Das Karstadt Heim- und Technikhaus in der Großen Packhofstraße wird am Sonnabend geschlossen.
Nach einem Bericht des „Handelsblatt“ hat sich Insolvenzverwalter Klaus Hubert Görg dafür eine Frist bis zum 31. Mai gesetzt. Dieses Datum soll den Gläubigern auch im Insolvenzplan zugesichert werden, den Görg Anfang nächster Woche beim Amtsgericht Essen vorlegen will.
Nach wie vor sollen sechs Interessenten im Gespräch sein, darunter sowohl Finanzinvestoren als auch potenzielle Käufer aus dem Einzelhandel. Der Karstadt-Gesamtbetriebsrat war laut einem Rundbrief vom Mittwoch bisher zwar von einem Abschluss der Verkaufsverhandlungen bis Ende April ausgegangen. Doch entscheidend sei, dass nun überhaupt ein festes zeitliches Ziel für die Übergabe der Warenhauskette an einen Investor seitens der Insolvenzverwaltung öffentlich genannt worden sei, sagt der hannoversche Betriebsratschef Rolf Stenzel, der auch im Gesamtbetriebsrat sitzt. „Das ist ein positives Zeichen“, meint Stenzel. Allerdings, das betont er auch, sei es „ureigene Aufgabe“ des Insolvenzverwalters, den Gläubigern klare strategische und zeitliche Zusagen zu machen.
Wichtiges Etappenziel aus Sicht der Arbeitnehmer sei es, dass der Insolvenzplan jetzt feststehe, sagt Stenzel. Durch die darin unter anderem vorgesehene Transfergesellschaft sei den von Kündigungen betroffenen Karstadt-Mitarbeitern eine Perspektive gegeben. In der Gesellschaft könnten sie bei 66 Prozent oder 73 Prozent des letzten Nettogehaltes für mindestens fünf Monate weiterbeschäftigt und qualifiziert werden. Die Gläubigerversammlung, deren Zusammenkunft für Mitte April erwartet wird, muss dem jedoch zunächst noch zustimmen. „Wir sind noch nicht über den Berg“, warnt Stenzel. Das gelte auch im Hinblick auf die Verkaufsverhandlungen mit möglichen Investoren.
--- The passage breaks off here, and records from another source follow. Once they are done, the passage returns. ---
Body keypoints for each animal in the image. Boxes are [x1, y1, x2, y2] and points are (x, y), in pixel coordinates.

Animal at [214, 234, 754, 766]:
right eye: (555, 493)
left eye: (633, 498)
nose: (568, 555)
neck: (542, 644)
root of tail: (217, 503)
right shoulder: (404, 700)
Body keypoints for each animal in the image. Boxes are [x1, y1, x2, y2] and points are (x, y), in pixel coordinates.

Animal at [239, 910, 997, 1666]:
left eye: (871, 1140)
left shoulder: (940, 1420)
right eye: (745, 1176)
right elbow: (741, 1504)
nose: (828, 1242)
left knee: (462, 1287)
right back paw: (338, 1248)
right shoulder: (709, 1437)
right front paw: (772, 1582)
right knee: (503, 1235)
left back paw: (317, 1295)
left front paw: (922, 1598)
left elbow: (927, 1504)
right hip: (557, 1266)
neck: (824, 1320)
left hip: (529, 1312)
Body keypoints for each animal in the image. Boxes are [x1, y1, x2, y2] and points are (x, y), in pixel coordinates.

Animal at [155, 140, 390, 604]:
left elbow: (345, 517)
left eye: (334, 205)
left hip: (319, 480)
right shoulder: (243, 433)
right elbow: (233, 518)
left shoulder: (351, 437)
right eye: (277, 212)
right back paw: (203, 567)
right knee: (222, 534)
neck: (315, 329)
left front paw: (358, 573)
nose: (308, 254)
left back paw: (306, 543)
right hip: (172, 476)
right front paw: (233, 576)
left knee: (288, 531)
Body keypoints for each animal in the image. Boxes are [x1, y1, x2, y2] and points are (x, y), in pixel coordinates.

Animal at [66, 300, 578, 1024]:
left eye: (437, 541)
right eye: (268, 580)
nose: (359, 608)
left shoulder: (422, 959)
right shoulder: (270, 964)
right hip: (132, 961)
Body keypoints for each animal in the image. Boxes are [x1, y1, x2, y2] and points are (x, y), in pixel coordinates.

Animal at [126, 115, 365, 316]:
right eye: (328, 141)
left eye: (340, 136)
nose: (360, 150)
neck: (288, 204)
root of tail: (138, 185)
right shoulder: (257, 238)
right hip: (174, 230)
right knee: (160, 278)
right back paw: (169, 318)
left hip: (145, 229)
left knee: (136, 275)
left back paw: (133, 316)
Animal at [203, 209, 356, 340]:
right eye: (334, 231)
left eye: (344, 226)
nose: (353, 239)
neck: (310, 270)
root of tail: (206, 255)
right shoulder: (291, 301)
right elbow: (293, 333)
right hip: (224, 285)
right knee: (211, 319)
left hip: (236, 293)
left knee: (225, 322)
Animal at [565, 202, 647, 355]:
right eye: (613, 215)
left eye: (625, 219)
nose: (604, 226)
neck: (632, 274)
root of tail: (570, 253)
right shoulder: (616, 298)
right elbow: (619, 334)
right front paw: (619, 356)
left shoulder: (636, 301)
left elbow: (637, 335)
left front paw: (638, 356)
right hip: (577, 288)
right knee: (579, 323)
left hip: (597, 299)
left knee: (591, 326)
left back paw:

Derweil gehen – wie berichtet – zehn der hannoverschen Karstadt-Beschäftigen, denen gekündigt wurde, vor dem Arbeitsgericht dagegen vor. Diese Anzahl sei angesichts der Gesamtzahl der Kündigungen vergleichsweise gering, sagt Direktor Kilian Wucherpfennig. „Das hängt vermutlich mit der Perspektive der Transfergesellschaft zusammen.“ Zudem verbessere sich während eines Insolvenzverfahrens die Kündigungsmöglichkeit für die Arbeitgeberseite. In diesem Fall müsse der Arbeitnehmer den Nachweis führen, dass die Kündigung nicht statthaft war.